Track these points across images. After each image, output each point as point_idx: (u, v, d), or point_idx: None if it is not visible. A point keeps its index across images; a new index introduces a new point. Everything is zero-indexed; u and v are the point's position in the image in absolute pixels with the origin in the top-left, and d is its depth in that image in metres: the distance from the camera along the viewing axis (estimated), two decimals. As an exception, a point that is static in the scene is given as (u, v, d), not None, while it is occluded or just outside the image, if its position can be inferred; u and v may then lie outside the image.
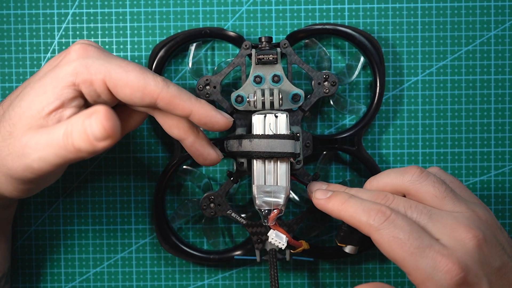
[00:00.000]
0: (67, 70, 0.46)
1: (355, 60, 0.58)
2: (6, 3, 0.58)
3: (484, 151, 0.59)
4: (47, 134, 0.45)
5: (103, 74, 0.46)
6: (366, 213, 0.47)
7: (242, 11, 0.58)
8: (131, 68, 0.47)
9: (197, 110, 0.48)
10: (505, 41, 0.58)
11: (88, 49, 0.48)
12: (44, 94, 0.46)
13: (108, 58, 0.47)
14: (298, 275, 0.60)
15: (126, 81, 0.46)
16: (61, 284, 0.60)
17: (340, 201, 0.49)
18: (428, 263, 0.45)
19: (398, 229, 0.46)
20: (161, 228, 0.58)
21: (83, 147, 0.43)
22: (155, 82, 0.47)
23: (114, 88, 0.46)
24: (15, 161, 0.46)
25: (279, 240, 0.53)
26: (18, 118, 0.46)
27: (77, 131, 0.43)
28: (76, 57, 0.47)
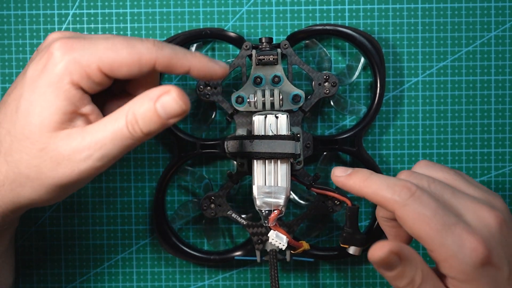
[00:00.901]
0: (60, 73, 0.45)
1: (356, 61, 0.58)
2: (6, 4, 0.58)
3: (484, 152, 0.59)
4: (107, 131, 0.44)
5: (96, 63, 0.45)
6: (390, 188, 0.46)
7: (243, 12, 0.58)
8: (119, 45, 0.45)
9: (194, 65, 0.46)
10: (506, 42, 0.58)
11: (70, 42, 0.45)
12: (52, 105, 0.45)
13: (93, 44, 0.45)
14: (299, 275, 0.60)
15: (120, 60, 0.45)
16: (61, 285, 0.60)
17: (362, 178, 0.48)
18: (454, 241, 0.44)
19: (424, 206, 0.45)
20: (162, 228, 0.58)
21: (154, 129, 0.44)
22: (148, 49, 0.45)
23: (110, 71, 0.45)
24: (70, 168, 0.45)
25: (279, 240, 0.53)
26: (39, 135, 0.45)
27: (145, 117, 0.44)
28: (61, 55, 0.45)
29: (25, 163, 0.46)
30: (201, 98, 0.56)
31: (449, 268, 0.45)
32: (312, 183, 0.55)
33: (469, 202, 0.47)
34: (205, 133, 0.59)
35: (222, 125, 0.59)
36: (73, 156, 0.45)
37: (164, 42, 0.46)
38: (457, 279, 0.45)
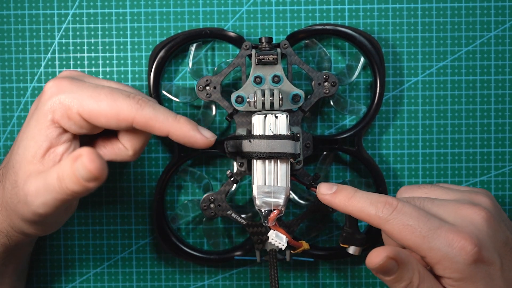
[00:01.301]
0: (44, 110, 0.48)
1: (355, 61, 0.58)
2: (6, 4, 0.58)
3: (484, 152, 0.59)
4: (44, 180, 0.46)
5: (76, 108, 0.48)
6: (374, 206, 0.48)
7: (242, 12, 0.58)
8: (103, 96, 0.48)
9: (174, 131, 0.48)
10: (505, 42, 0.58)
11: (61, 84, 0.48)
12: (33, 138, 0.48)
13: (80, 89, 0.48)
14: (298, 275, 0.60)
15: (99, 111, 0.47)
16: (61, 285, 0.60)
17: (347, 196, 0.49)
18: (442, 242, 0.46)
19: (407, 216, 0.47)
20: (161, 228, 0.58)
21: (77, 189, 0.44)
22: (128, 107, 0.47)
23: (89, 118, 0.48)
24: (24, 209, 0.48)
25: (279, 240, 0.53)
26: (19, 166, 0.48)
27: (67, 175, 0.44)
28: (49, 95, 0.48)
29: (8, 193, 0.49)
30: (201, 97, 0.56)
31: (443, 269, 0.46)
32: (312, 183, 0.55)
33: (449, 205, 0.48)
34: (205, 133, 0.59)
35: (221, 125, 0.59)
36: (25, 198, 0.47)
37: (151, 102, 0.48)
38: (453, 279, 0.46)
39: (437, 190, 0.51)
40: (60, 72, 0.51)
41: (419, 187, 0.52)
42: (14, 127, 0.59)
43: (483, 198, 0.50)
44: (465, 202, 0.48)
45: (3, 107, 0.59)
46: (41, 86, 0.59)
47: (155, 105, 0.48)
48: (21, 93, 0.59)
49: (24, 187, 0.47)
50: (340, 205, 0.50)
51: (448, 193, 0.51)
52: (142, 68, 0.59)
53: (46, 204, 0.47)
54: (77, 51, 0.59)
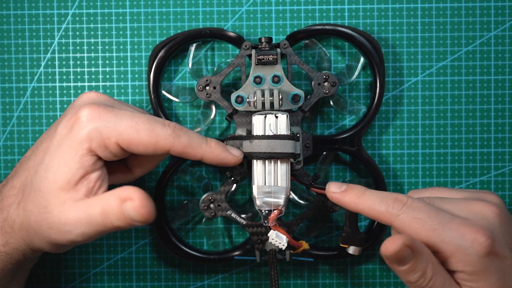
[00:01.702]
0: (81, 138, 0.48)
1: (355, 61, 0.58)
2: (6, 4, 0.58)
3: (484, 152, 0.59)
4: (85, 213, 0.47)
5: (115, 138, 0.48)
6: (384, 202, 0.48)
7: (242, 12, 0.58)
8: (141, 126, 0.48)
9: (207, 155, 0.50)
10: (505, 42, 0.58)
11: (98, 112, 0.48)
12: (67, 164, 0.48)
13: (119, 118, 0.48)
14: (298, 275, 0.60)
15: (138, 141, 0.48)
16: (61, 285, 0.60)
17: (357, 194, 0.50)
18: (454, 235, 0.46)
19: (417, 211, 0.47)
20: (161, 228, 0.58)
21: (122, 225, 0.47)
22: (166, 136, 0.48)
23: (127, 147, 0.48)
24: (59, 236, 0.48)
25: (279, 240, 0.53)
26: (48, 191, 0.48)
27: (114, 213, 0.47)
28: (87, 122, 0.48)
29: (33, 216, 0.49)
30: (200, 97, 0.56)
31: (456, 262, 0.46)
32: (312, 183, 0.55)
33: (460, 202, 0.48)
34: (205, 133, 0.59)
35: (221, 125, 0.59)
36: (61, 226, 0.48)
37: (185, 130, 0.50)
38: (466, 272, 0.46)
39: (445, 191, 0.51)
40: (86, 92, 0.51)
41: (427, 189, 0.52)
42: (14, 127, 0.59)
43: (492, 196, 0.50)
44: (476, 199, 0.49)
45: (3, 107, 0.59)
46: (41, 86, 0.59)
47: (188, 132, 0.50)
48: (21, 93, 0.59)
49: (61, 215, 0.48)
50: (350, 203, 0.50)
51: (457, 192, 0.51)
52: (142, 68, 0.59)
53: (86, 235, 0.48)
54: (77, 51, 0.59)
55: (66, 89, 0.59)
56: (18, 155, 0.59)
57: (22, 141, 0.59)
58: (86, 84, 0.59)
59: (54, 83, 0.59)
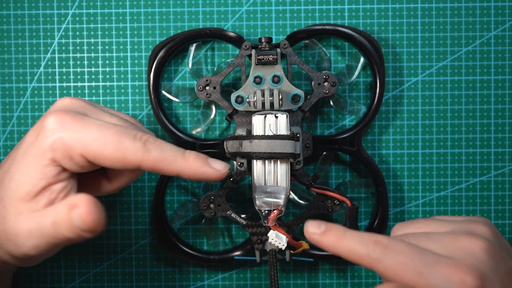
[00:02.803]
0: (45, 147, 0.45)
1: (355, 61, 0.58)
2: (6, 4, 0.58)
3: (484, 152, 0.59)
4: (37, 223, 0.44)
5: (80, 149, 0.45)
6: (364, 245, 0.44)
7: (242, 12, 0.58)
8: (108, 138, 0.45)
9: (184, 170, 0.46)
10: (505, 42, 0.58)
11: (64, 120, 0.45)
12: (28, 174, 0.45)
13: (85, 128, 0.45)
14: (298, 275, 0.60)
15: (104, 154, 0.45)
16: (61, 285, 0.60)
17: (336, 236, 0.45)
18: (440, 278, 0.42)
19: (400, 254, 0.43)
20: (161, 228, 0.58)
21: (72, 237, 0.44)
22: (134, 150, 0.45)
23: (93, 160, 0.45)
24: (13, 248, 0.46)
25: (279, 240, 0.53)
26: (9, 201, 0.46)
27: (63, 222, 0.43)
28: (51, 131, 0.45)
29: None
30: (200, 97, 0.56)
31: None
32: (312, 183, 0.55)
33: (446, 238, 0.45)
34: (205, 133, 0.59)
35: (221, 125, 0.59)
36: (15, 238, 0.45)
37: (159, 143, 0.46)
38: None
39: (431, 224, 0.48)
40: (61, 98, 0.48)
41: (412, 223, 0.49)
42: (14, 127, 0.59)
43: (481, 227, 0.47)
44: (463, 233, 0.45)
45: (3, 107, 0.59)
46: (41, 86, 0.59)
47: (162, 145, 0.46)
48: (21, 93, 0.59)
49: (16, 226, 0.45)
50: (329, 246, 0.45)
51: (444, 225, 0.48)
52: (142, 68, 0.59)
53: (38, 247, 0.45)
54: (77, 51, 0.59)
55: (66, 89, 0.59)
56: (18, 155, 0.59)
57: (22, 141, 0.59)
58: (86, 84, 0.59)
59: (54, 83, 0.59)
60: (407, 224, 0.49)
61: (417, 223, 0.49)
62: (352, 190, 0.59)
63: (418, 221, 0.49)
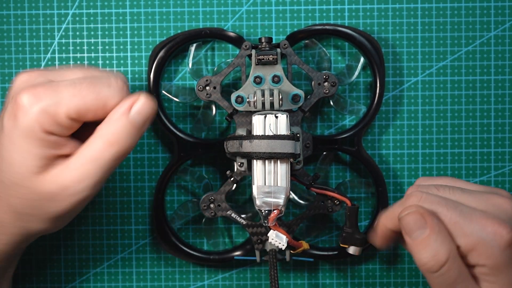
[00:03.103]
0: (31, 124, 0.46)
1: (355, 61, 0.58)
2: (6, 4, 0.58)
3: (484, 152, 0.59)
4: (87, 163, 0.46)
5: (63, 112, 0.46)
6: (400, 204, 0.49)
7: (242, 12, 0.58)
8: (85, 91, 0.46)
9: None
10: (505, 42, 0.58)
11: (36, 92, 0.46)
12: (30, 153, 0.46)
13: (59, 91, 0.46)
14: (298, 275, 0.60)
15: (86, 107, 0.46)
16: (61, 285, 0.60)
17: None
18: (475, 228, 0.45)
19: (435, 204, 0.46)
20: (161, 228, 0.58)
21: (133, 141, 0.47)
22: (114, 94, 0.47)
23: (78, 117, 0.46)
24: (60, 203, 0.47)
25: (279, 240, 0.53)
26: (26, 181, 0.47)
27: (122, 133, 0.46)
28: (29, 107, 0.45)
29: (20, 205, 0.48)
30: (200, 97, 0.56)
31: (477, 256, 0.45)
32: (312, 183, 0.55)
33: (478, 195, 0.47)
34: (205, 133, 0.59)
35: (221, 125, 0.59)
36: (62, 192, 0.47)
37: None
38: (487, 266, 0.45)
39: (458, 181, 0.51)
40: (16, 76, 0.49)
41: (440, 177, 0.51)
42: (14, 127, 0.59)
43: (506, 192, 0.49)
44: (492, 192, 0.48)
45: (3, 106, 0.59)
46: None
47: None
48: (21, 93, 0.59)
49: (50, 187, 0.46)
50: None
51: (471, 185, 0.50)
52: (142, 68, 0.59)
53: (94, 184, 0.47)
54: (77, 51, 0.59)
55: (66, 89, 0.59)
56: (18, 155, 0.59)
57: (22, 141, 0.59)
58: (86, 84, 0.59)
59: (54, 83, 0.59)
60: (433, 178, 0.51)
61: (444, 178, 0.51)
62: (352, 190, 0.59)
63: (444, 177, 0.51)
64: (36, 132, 0.46)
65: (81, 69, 0.49)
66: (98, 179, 0.47)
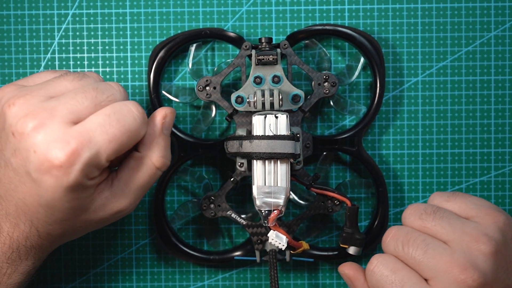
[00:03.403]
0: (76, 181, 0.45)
1: (355, 61, 0.58)
2: (6, 4, 0.58)
3: (484, 152, 0.59)
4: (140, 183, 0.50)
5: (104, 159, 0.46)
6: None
7: (242, 12, 0.58)
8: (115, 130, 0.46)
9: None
10: (505, 42, 0.58)
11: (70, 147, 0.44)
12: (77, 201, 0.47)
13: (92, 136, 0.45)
14: (298, 275, 0.60)
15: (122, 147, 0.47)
16: (61, 285, 0.60)
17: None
18: (439, 270, 0.43)
19: (401, 245, 0.47)
20: (161, 228, 0.58)
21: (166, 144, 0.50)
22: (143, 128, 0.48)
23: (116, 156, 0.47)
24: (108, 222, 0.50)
25: (279, 240, 0.53)
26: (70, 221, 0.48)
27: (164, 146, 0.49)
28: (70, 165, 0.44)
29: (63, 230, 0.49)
30: (200, 98, 0.56)
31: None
32: (312, 183, 0.55)
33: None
34: (205, 133, 0.59)
35: (221, 125, 0.59)
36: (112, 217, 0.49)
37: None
38: None
39: (469, 198, 0.49)
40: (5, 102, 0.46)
41: (452, 195, 0.50)
42: (14, 127, 0.59)
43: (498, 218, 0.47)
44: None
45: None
46: (41, 86, 0.59)
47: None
48: (21, 93, 0.59)
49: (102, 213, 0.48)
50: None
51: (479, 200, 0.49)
52: (142, 68, 0.59)
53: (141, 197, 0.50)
54: (77, 51, 0.59)
55: (66, 89, 0.59)
56: (18, 155, 0.59)
57: (22, 141, 0.59)
58: (86, 84, 0.59)
59: (54, 83, 0.59)
60: (446, 194, 0.50)
61: (456, 196, 0.50)
62: (352, 190, 0.59)
63: (457, 194, 0.50)
64: (83, 184, 0.45)
65: (72, 78, 0.48)
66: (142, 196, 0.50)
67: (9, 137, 0.45)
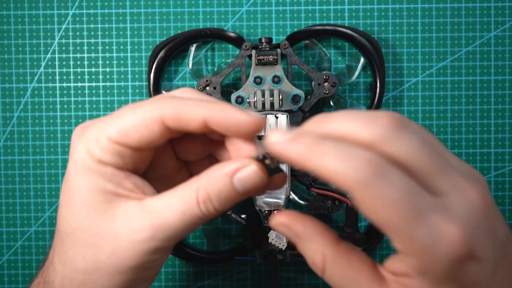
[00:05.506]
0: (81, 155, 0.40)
1: (355, 61, 0.58)
2: (6, 4, 0.58)
3: (484, 152, 0.59)
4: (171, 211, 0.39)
5: (104, 134, 0.40)
6: (347, 161, 0.33)
7: (242, 12, 0.59)
8: (124, 111, 0.40)
9: (210, 115, 0.39)
10: (505, 42, 0.58)
11: (83, 125, 0.41)
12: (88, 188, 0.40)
13: (103, 119, 0.41)
14: (298, 275, 0.60)
15: (126, 125, 0.39)
16: (61, 285, 0.60)
17: (309, 144, 0.35)
18: (429, 232, 0.33)
19: (390, 186, 0.33)
20: (161, 228, 0.58)
21: (229, 205, 0.39)
22: (151, 106, 0.40)
23: (121, 138, 0.40)
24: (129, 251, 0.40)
25: (279, 240, 0.53)
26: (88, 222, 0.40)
27: (220, 194, 0.38)
28: (76, 140, 0.41)
29: (80, 256, 0.41)
30: (200, 98, 0.56)
31: (418, 265, 0.34)
32: (312, 183, 0.55)
33: (457, 176, 0.35)
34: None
35: (222, 125, 0.59)
36: (133, 237, 0.39)
37: (178, 96, 0.41)
38: (428, 278, 0.34)
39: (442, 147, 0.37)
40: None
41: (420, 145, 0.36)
42: (14, 127, 0.59)
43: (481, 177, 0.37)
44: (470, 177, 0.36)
45: (3, 107, 0.59)
46: (41, 86, 0.59)
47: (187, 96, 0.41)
48: (21, 93, 0.59)
49: (119, 228, 0.40)
50: (299, 157, 0.35)
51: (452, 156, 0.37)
52: (142, 68, 0.59)
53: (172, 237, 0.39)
54: (77, 51, 0.59)
55: (66, 89, 0.59)
56: (18, 155, 0.59)
57: (22, 141, 0.59)
58: (86, 84, 0.59)
59: (54, 83, 0.59)
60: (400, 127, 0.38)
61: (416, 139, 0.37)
62: (352, 190, 0.59)
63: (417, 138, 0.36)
64: (89, 163, 0.40)
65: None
66: (177, 235, 0.39)
67: None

● ● ● ● ● ● ●

--- BRIEF ---
Repeat word for word the lines above, from the first entry through the line containing "28: (76, 57, 0.47)", with both ends kept and the pictures dropped.

--- PROBLEM SOLUTION ---
Track these points across images. After each image, output each point as point_idx: (u, v, d), or point_idx: None if it is not visible. A point keeps its index across images; a new index introduces a new point. Everything is zero-indexed; u and v are the point's position in the image in absolute pixels with the origin in the top-left, and d is its depth in that image in metres: the distance from the camera along the viewing axis (estimated), two decimals. As an exception, a point that is static in the scene is given as (u, v, d), not None, while it is occluded or just outside the image, if its position can be inferred; u and v may then lie outside the image.
[00:00.000]
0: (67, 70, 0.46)
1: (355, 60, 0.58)
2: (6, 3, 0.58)
3: (484, 151, 0.59)
4: (47, 134, 0.45)
5: (103, 74, 0.46)
6: (366, 213, 0.47)
7: (242, 11, 0.58)
8: (131, 68, 0.47)
9: (197, 110, 0.48)
10: (505, 41, 0.58)
11: (88, 49, 0.48)
12: (44, 94, 0.46)
13: (108, 58, 0.47)
14: (298, 275, 0.60)
15: (126, 81, 0.46)
16: (61, 284, 0.60)
17: (340, 201, 0.49)
18: (428, 263, 0.45)
19: (398, 229, 0.46)
20: (161, 228, 0.58)
21: (83, 147, 0.43)
22: (155, 82, 0.47)
23: (114, 88, 0.46)
24: (15, 161, 0.46)
25: (279, 240, 0.53)
26: (18, 118, 0.46)
27: (77, 131, 0.43)
28: (76, 57, 0.47)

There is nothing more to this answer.